What you are asked to do: Every line in the records below between the one holding "Комплектующие для металлопласта" and the one holding "Prozessor nicht, eine dedizierte", inclusive, is to be set down exactly; all other lines are to be left out.

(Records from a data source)
**********
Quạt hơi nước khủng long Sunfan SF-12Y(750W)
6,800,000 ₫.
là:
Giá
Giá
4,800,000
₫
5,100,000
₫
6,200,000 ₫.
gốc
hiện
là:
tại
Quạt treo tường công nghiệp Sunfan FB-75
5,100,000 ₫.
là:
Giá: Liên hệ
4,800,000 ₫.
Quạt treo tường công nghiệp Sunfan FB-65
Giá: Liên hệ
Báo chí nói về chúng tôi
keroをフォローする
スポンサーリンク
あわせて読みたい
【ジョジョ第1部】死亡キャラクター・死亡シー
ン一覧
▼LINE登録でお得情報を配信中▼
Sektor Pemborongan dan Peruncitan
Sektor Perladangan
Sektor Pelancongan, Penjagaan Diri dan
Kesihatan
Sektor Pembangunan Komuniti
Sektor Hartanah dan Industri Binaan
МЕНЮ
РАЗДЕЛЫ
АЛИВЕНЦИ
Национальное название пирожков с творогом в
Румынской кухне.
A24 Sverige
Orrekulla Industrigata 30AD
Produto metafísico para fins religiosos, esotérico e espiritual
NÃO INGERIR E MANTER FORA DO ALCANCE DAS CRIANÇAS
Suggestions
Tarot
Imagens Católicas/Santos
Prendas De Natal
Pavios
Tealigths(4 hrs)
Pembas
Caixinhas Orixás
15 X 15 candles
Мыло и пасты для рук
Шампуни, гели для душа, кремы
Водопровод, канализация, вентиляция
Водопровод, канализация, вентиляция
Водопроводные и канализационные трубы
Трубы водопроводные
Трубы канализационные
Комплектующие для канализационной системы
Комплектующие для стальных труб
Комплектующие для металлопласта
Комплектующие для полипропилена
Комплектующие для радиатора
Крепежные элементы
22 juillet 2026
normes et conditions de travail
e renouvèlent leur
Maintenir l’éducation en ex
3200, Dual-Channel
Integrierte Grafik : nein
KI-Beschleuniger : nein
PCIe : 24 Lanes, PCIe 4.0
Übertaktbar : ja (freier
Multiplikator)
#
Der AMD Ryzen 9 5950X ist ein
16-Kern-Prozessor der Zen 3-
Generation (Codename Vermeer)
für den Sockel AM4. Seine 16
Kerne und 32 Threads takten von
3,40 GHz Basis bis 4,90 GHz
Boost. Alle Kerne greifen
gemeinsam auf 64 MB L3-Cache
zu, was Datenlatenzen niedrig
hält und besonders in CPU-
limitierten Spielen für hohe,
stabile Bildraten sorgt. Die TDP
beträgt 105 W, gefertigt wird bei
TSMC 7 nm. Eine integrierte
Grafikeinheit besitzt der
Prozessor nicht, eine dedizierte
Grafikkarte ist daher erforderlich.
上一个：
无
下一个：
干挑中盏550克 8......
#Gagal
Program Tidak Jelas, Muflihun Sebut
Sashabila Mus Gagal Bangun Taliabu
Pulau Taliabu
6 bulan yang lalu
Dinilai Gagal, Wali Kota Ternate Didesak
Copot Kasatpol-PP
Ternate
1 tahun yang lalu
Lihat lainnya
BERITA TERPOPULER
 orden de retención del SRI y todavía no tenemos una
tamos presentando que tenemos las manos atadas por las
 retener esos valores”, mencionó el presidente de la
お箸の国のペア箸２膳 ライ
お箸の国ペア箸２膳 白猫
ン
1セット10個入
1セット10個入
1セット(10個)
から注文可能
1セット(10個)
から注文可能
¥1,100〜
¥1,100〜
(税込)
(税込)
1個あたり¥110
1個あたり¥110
**********
Answer below:
Комплектующие для металлопласта
Комплектующие для полипропилена
Комплектующие для радиатора
Крепежные элементы
22 juillet 2026
normes et conditions de travail
e renouvèlent leur
Maintenir l’éducation en ex
3200, Dual-Channel
Integrierte Grafik : nein
KI-Beschleuniger : nein
PCIe : 24 Lanes, PCIe 4.0
Übertaktbar : ja (freier
Multiplikator)
#
Der AMD Ryzen 9 5950X ist ein
16-Kern-Prozessor der Zen 3-
Generation (Codename Vermeer)
für den Sockel AM4. Seine 16
Kerne und 32 Threads takten von
3,40 GHz Basis bis 4,90 GHz
Boost. Alle Kerne greifen
gemeinsam auf 64 MB L3-Cache
zu, was Datenlatenzen niedrig
hält und besonders in CPU-
limitierten Spielen für hohe,
stabile Bildraten sorgt. Die TDP
beträgt 105 W, gefertigt wird bei
TSMC 7 nm. Eine integrierte
Grafikeinheit besitzt der
Prozessor nicht, eine dedizierte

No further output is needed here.